From the line with "thumb mcp: (869, 380)" to the line with "pinky dip: (686, 442)", retype every line exactly, including those two, and leave out the rest of the data below.

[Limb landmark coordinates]
= = =

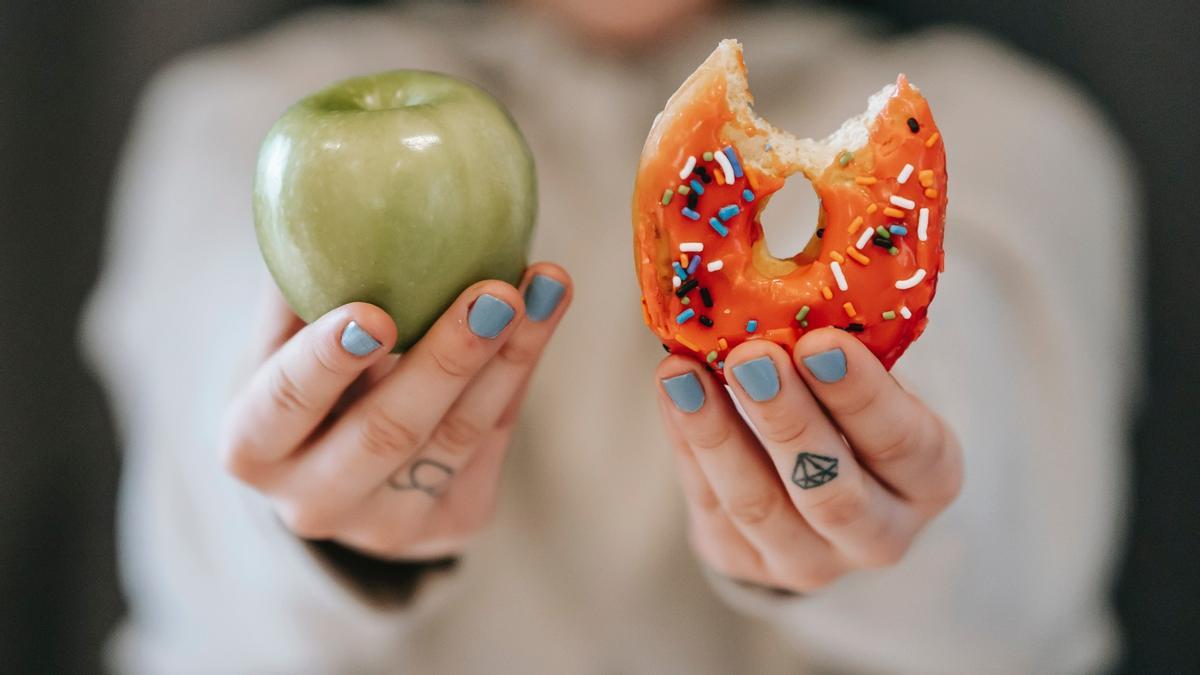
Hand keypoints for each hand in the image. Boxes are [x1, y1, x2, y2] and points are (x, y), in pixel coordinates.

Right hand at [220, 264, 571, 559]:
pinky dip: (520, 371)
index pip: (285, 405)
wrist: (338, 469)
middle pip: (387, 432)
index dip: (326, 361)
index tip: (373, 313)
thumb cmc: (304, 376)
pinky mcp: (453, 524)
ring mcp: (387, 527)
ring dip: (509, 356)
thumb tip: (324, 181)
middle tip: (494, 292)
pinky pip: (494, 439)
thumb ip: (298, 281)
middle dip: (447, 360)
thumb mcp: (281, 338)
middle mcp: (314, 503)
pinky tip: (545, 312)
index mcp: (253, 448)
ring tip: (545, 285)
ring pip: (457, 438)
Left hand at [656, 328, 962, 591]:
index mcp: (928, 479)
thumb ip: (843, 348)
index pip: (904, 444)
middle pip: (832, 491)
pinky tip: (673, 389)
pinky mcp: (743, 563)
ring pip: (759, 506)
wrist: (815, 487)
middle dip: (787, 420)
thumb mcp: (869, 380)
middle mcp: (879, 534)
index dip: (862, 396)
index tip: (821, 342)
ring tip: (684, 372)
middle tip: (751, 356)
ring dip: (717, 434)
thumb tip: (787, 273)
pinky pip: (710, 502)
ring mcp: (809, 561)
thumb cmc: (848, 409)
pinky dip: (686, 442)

= = =

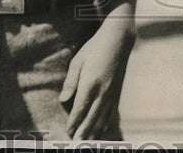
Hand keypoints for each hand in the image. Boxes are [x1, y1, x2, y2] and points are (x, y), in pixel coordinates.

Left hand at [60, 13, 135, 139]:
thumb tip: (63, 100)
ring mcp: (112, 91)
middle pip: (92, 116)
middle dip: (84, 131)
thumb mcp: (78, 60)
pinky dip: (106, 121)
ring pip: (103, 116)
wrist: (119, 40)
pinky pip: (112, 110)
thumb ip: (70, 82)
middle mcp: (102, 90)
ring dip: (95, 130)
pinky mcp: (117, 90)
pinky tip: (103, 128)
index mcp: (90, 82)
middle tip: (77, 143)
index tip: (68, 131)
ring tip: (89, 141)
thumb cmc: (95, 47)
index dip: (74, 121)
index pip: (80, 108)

= = =

**EXPECTED OUTPUT**
thumb mcp: (869, 380)
middle mcp: (879, 534)
index dip: (862, 396)
index tip: (821, 342)
ring tip: (684, 372)
middle tip: (751, 356)
ring dip: (717, 434)
thumb tip: (787, 273)
pinky pip: (710, 502)
ring mcp: (809, 561)
thumb cmc: (848, 409)
pinky dip: (686, 442)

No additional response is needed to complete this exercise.